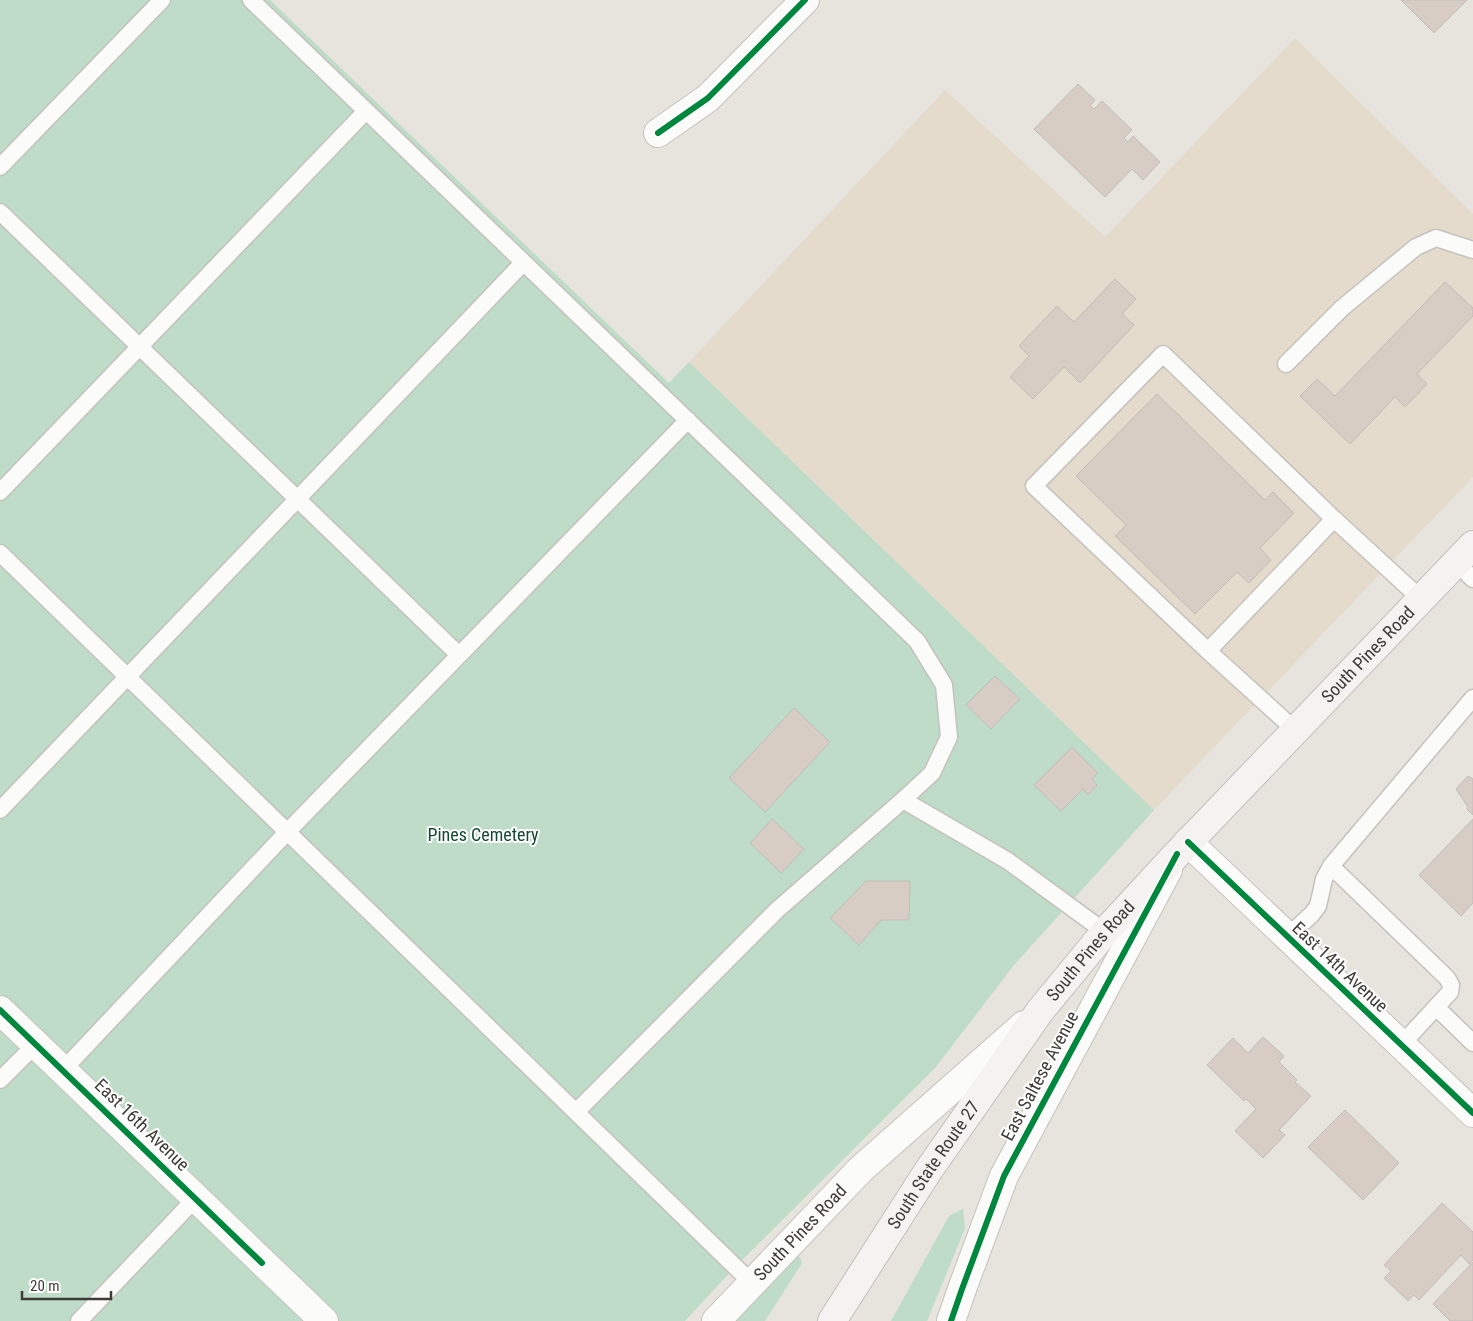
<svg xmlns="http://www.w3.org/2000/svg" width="1473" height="1321" viewBox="0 0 1473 1321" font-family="'Roboto Condensed',sans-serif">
  <rect width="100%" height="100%" fill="#e6e4dc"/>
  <!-- commercial -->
  <path fill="#e5dbcd" d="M 1295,38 L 1473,214 L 1473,477 L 1154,810 L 689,362 L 945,90 L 1105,237 Z"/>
  <!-- green -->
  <path fill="#bedcc7" d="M 0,0 L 270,0 L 669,383 L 689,362 L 1154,810 L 1014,965 L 935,1068 L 734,1268 L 685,1321 L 0,1321 Z
    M 963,1209 L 965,1228 L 927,1321 L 891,1321 L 949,1216 Z
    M 793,1257 L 800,1257 L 802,1263 L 765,1321 L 731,1321 Z"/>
  <!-- building -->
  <path fill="#d8cdc5" stroke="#c1bdb8" d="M 1401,0 L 1467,0 L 1434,33 Z
    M 1078,84 L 1095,100 L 1090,106 L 1094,109 L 1102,101 L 1132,130 L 1124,138 L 1128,142 L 1133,136 L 1160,162 L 1143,180 L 1132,169 L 1105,197 L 1034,129 Z
    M 1115,279 L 1136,299 L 1122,314 L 1134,325 L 1080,383 L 1064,367 L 1033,399 L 1010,377 L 1029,356 L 1019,346 L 1057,306 L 1074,322 Z
    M 1445,282 L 1473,308 L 1473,316 L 1417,374 L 1427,384 L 1405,407 L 1395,397 L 1350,444 L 1300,396 L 1317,379 L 1335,396 Z
    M 1157,394 L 1265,500 L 1273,492 L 1294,513 L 1260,548 L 1271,560 L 1249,583 L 1237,572 L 1195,614 L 1115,536 L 1126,525 L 1076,476 Z
    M 995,676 L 1020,699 L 991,729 L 966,705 Z
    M 794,708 L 830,742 L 765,812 L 729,778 Z
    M 1072,747 L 1098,773 L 1092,779 L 1097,785 L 1088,795 L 1083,789 L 1061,811 L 1034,785 Z
    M 1468,776 L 1473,779 L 1473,815 L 1467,809 L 1468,807 L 1456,789 Z
    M 772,819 L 804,849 L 781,873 L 750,843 Z
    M 1473,819 L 1473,903 L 1461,916 L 1419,875 Z
    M 866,881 L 910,881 L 909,920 L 881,920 L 859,945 L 830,918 Z
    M 1263,1037 L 1284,1056 L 1279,1062 L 1297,1080 L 1295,1082 L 1311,1096 L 1279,1130 L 1285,1135 L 1263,1158 L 1235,1131 L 1256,1109 L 1246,1099 L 1244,1101 L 1207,1065 L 1233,1038 L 1248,1053 Z
    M 1345,1110 L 1399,1163 L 1363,1200 L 1308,1147 Z
    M 1442,1203 L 1473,1232 L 1473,1260 L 1469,1264 L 1461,1255 L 1419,1300 L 1414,1295 L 1408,1301 L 1384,1278 L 1391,1271 L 1384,1265 Z
    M 1473,1262 L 1473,1321 L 1450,1321 L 1433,1304 Z"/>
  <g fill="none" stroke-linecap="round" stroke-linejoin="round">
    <defs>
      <path id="lane" d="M 251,0 L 917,641 L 944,685 L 949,737 L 932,773 L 903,800 L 777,910 L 577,1111
        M 0,167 L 162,0
        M 0,212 L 459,655
        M 1286,364 L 1342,308 L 1416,247 L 1436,238 L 1473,250
        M 0,492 L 366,111
        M 0,553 C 252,795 503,1038 752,1283
        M 1456,562 L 1473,579
        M 1208,651 L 1034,486 L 1163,354 L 1334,519
        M 1295,730 L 1208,651 L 1334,519 L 1421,599
        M 903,800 L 1008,861 L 1105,932
        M 0,810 L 523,263
        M 1331,866 L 1447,978 L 1451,985 L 1450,992 L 1401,1045
        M 1287,937 L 1312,914 L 1318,906 L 1324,879 L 1331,866 L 1473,698
        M 1436,1007 L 1473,1043
        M 63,1070 L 289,830 L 688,420
        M 0,1080 L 36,1044
        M 79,1321 L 196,1198"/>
      <path id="street" d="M 658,133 L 708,98 L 805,0
        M 1188,842 L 1473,1113"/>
      <g id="secondary">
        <path d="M 0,1010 L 324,1321"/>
        <path id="s1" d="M 716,1321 L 861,1169 L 1024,1025"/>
        <path d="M 951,1321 L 962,1289 L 1004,1176 L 1168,870"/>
      </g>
      <g id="primary">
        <path id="s2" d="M 832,1321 L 928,1171 L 1040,1011 L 1105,932 L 1177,854 L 1473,545"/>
      </g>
    </defs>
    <!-- lane casing -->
    <use href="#lane" stroke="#c4c2bc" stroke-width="19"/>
    <!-- street casing -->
    <use href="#street" stroke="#c4c2bc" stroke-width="30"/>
    <!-- secondary casing -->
    <use href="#secondary" stroke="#c4c2bc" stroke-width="30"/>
    <!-- primary casing -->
    <use href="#primary" stroke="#c1c0bb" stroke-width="30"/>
    <!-- lane -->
    <use href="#lane" stroke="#fbfbfa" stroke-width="16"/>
    <!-- street -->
    <use href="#street" stroke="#fbfbfa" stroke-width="28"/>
    <!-- secondary -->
    <use href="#secondary" stroke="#fbfbfa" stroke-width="28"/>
    <!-- primary -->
    <use href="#primary" stroke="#f5f3f2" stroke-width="28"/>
    <defs>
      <path id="cycleway" d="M 658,133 L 708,98 L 805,0
        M 1188,842 L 1473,1113
        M 0,1010 L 262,1263
        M 951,1321 L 962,1289 L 1004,1176 L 1177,854"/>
    </defs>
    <!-- cycleway casing -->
    <use href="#cycleway" stroke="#fff" stroke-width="9"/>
    <!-- cycleway -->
    <use href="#cycleway" stroke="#00873e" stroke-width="6"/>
  </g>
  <g text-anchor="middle" stroke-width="4" stroke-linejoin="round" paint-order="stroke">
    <!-- street labels -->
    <g font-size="18" fill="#3e3c36" stroke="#fff">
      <text dy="6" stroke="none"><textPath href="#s2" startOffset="858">South Pines Road</textPath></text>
      <text dy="6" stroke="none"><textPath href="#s2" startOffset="452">South Pines Road</textPath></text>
      <text transform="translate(1340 967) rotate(43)" y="6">East 14th Avenue</text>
      <text transform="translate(1040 1076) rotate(-62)" y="6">East Saltese Avenue</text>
      <text transform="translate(142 1125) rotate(44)" y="6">East 16th Avenue</text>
      <text dy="6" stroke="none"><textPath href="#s2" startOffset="186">South State Route 27</textPath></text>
      <text dy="6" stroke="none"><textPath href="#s1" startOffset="122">South Pines Road</textPath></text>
    </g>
    <!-- park labels -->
    <g font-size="18" fill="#124a30" stroke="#fff">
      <text x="483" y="841">Pines Cemetery</text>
    </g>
  </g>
  <!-- scale -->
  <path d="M22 1291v8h89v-8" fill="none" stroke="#3e3c36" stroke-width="2.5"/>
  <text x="30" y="1291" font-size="15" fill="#3e3c36" stroke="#ffffff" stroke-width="4" paint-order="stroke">20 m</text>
</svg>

____

Your task — Write out each line of the data exactly; the images should be left out.

Written solution —
<svg xmlns="http://www.w3.org/2000/svg" width="1473" height="1321" viewBox="0 0 1473 1321" font-family="'Roboto Condensed',sans-serif">
  <rect width="100%" height="100%" fill="#e6e4dc"/>
  <!-- commercial -->
  <path fill="#e5dbcd" d="M 1295,38 L 1473,214 L 1473,477 L 1154,810 L 689,362 L 945,90 L 1105,237 Z"/>
  <!-- green -->
  <path fill="#bedcc7" d="M 0,0 L 270,0 L 669,383 L 689,362 L 1154,810 L 1014,965 L 935,1068 L 734,1268 L 685,1321 L 0,1321 Z
    M 963,1209 L 965,1228 L 927,1321 L 891,1321 L 949,1216 Z
    M 793,1257 L 800,1257 L 802,1263 L 765,1321 L 731,1321 Z"/>
  <!-- building -->
  <path fill="#d8cdc5" stroke="#c1bdb8" d="M 1401,0 L 1467,0 L 1434,33 Z
    M 1078,84 L 1095,100 L 1090,106 L 1094,109 L 1102,101 L 1132,130 L 1124,138 L 1128,142 L 1133,136 L 1160,162 L 1143,180 L 1132,169 L 1105,197 L 1034,129 Z
    M 1115,279 L 1136,299 L 1122,314 L 1134,325 L 1080,383 L 1064,367 L 1033,399 L 1010,377 L 1029,356 L 1019,346 L 1057,306 L 1074,322 Z
    M 1445,282 L 1473,308 L 1473,316 L 1417,374 L 1427,384 L 1405,407 L 1395,397 L 1350,444 L 1300,396 L 1317,379 L 1335,396 Z
    M 1157,394 L 1265,500 L 1273,492 L 1294,513 L 1260,548 L 1271,560 L 1249,583 L 1237,572 L 1195,614 L 1115,536 L 1126,525 L 1076,476 Z
    M 995,676 L 1020,699 L 991,729 L 966,705 Z
    M 794,708 L 830,742 L 765,812 L 729,778 Z
    M 1072,747 L 1098,773 L 1092,779 L 1097,785 L 1088,795 L 1083,789 L 1061,811 L 1034,785 Z
    M 1468,776 L 1473,779 L 1473,815 L 1467,809 L 1468,807 L 1456,789 Z
    M 772,819 L 804,849 L 781,873 L 750,843 Z
    M 1473,819 L 1473,903 L 1461,916 L 1419,875 Z
    M 866,881 L 910,881 L 909,920 L 881,920 L 859,945 L 830,918 Z
    M 1263,1037 L 1284,1056 L 1279,1062 L 1297,1080 L 1295,1082 L 1311,1096 L 1279,1130 L 1285,1135 L 1263,1158 L 1235,1131 L 1256,1109 L 1246,1099 L 1244,1101 L 1207,1065 L 1233,1038 L 1248,1053 Z
    M 1345,1110 L 1399,1163 L 1363,1200 L 1308,1147 Z
    M 1442,1203 L 1473,1232 L 1473,1260 L 1469,1264 L 1461,1255 L 1419,1300 L 1414,1295 L 1408,1301 L 1384,1278 L 1391,1271 L 1384,1265 Z
    M 1473,1262 L 1473,1321 L 1450,1321 L 1433,1304 Z"/>
  <g fill="none" stroke-linecap="round" stroke-linejoin="round">
    <defs>
      <path id="lane" d="M 251,0 L 917,641 L 944,685 L 949,737 L 932,773 L 903,800 L 777,910 L 577,1111
        M 0,167 L 162,0
        M 0,212 L 459,655
        M 1286,364 L 1342,308 L 1416,247 L 1436,238 L 1473,250
        M 0,492 L 366,111
        M 0,553 C 252,795 503,1038 752,1283
        M 1456,562 L 1473,579
        M 1208,651 L 1034,486 L 1163,354 L 1334,519
        M 1295,730 L 1208,651 L 1334,519 L 1421,599
        M 903,800 L 1008,861 L 1105,932
        M 0,810 L 523,263
        M 1331,866 L 1447,978 L 1451,985 L 1450,992 L 1401,1045
        M 1287,937 L 1312,914 L 1318,906 L 1324,879 L 1331,866 L 1473,698
        M 1436,1007 L 1473,1043
        M 63,1070 L 289,830 L 688,420
        M 0,1080 L 36,1044
        M 79,1321 L 196,1198"/>
      <path id="street" d="M 658,133 L 708,98 L 805,0
        M 1188,842 L 1473,1113"/>
      <g id="secondary">
        <path d="M 0,1010 L 324,1321"/>
        <path id="s1" d="M 716,1321 L 861,1169 L 1024,1025"/>
        <path d="M 951,1321 L 962,1289 L 1004,1176 L 1168,870"/>
      </g>
      <g id="primary">
        <path id="s2" d="M 832,1321 L 928,1171 L 1040,1011 L 1105,932 L 1177,854 L 1473,545"/>
      </g>
    </defs>
    <!-- lane casing -->
    <use href="#lane" stroke="#c4c2bc" stroke-width="19"/>
    <!-- street casing -->
    <use href="#street" stroke="#c4c2bc" stroke-width="30"/>
    <!-- secondary casing -->
    <use href="#secondary" stroke="#c4c2bc" stroke-width="30"/>
    <!-- primary casing -->
    <use href="#primary" stroke="#c1c0bb" stroke-width="30"/>
    <!-- lane -->
    <use href="#lane" stroke="#fbfbfa" stroke-width="16"/>
    <!-- street -->
    <use href="#street" stroke="#fbfbfa" stroke-width="28"/>
    <!-- secondary -->
    <use href="#secondary" stroke="#fbfbfa" stroke-width="28"/>
    <!-- primary -->
    <use href="#primary" stroke="#f5f3f2" stroke-width="28"/>
    <defs>
      <path id="cycleway" d="M 658,133 L 708,98 L 805,0
        M 1188,842 L 1473,1113
        M 0,1010 L 262,1263
        M 951,1321 L 962,1289 L 1004,1176 L 1177,854"/>
    </defs>
    <!-- cycleway casing -->
    <use href="#cycleway" stroke="#fff" stroke-width="9"/>
    <!-- cycleway -->
    <use href="#cycleway" stroke="#00873e" stroke-width="6"/>
  </g>
  <g text-anchor="middle" stroke-width="4" stroke-linejoin="round" paint-order="stroke">
    <!-- street labels -->
    <g font-size="18" fill="#3e3c36" stroke="#fff">
      <text dy="6" stroke="none"><textPath href="#s2" startOffset="858">South Pines Road</textPath></text>
      <text dy="6" stroke="none"><textPath href="#s2" startOffset="452">South Pines Road</textPath></text>
      <text transform="translate(1340 967) rotate(43)" y="6">East 14th Avenue</text>
      <text transform="translate(1040 1076) rotate(-62)" y="6">East Saltese Avenue</text>
      <text transform="translate(142 1125) rotate(44)" y="6">East 16th Avenue</text>
      <text dy="6" stroke="none"><textPath href="#s2" startOffset="186">South State Route 27</textPath></text>
      <text dy="6" stroke="none"><textPath href="#s1" startOffset="122">South Pines Road</textPath></text>
    </g>
    <!-- park labels -->
    <g font-size="18" fill="#124a30" stroke="#fff">
      <text x="483" y="841">Pines Cemetery</text>
    </g>
  </g>
  <!-- scale -->
  <path d="M22 1291v8h89v-8" fill="none" stroke="#3e3c36" stroke-width="2.5"/>
  <text x="30" y="1291" font-size="15" fill="#3e3c36" stroke="#ffffff" stroke-width="4" paint-order="stroke">20 m</text>
</svg>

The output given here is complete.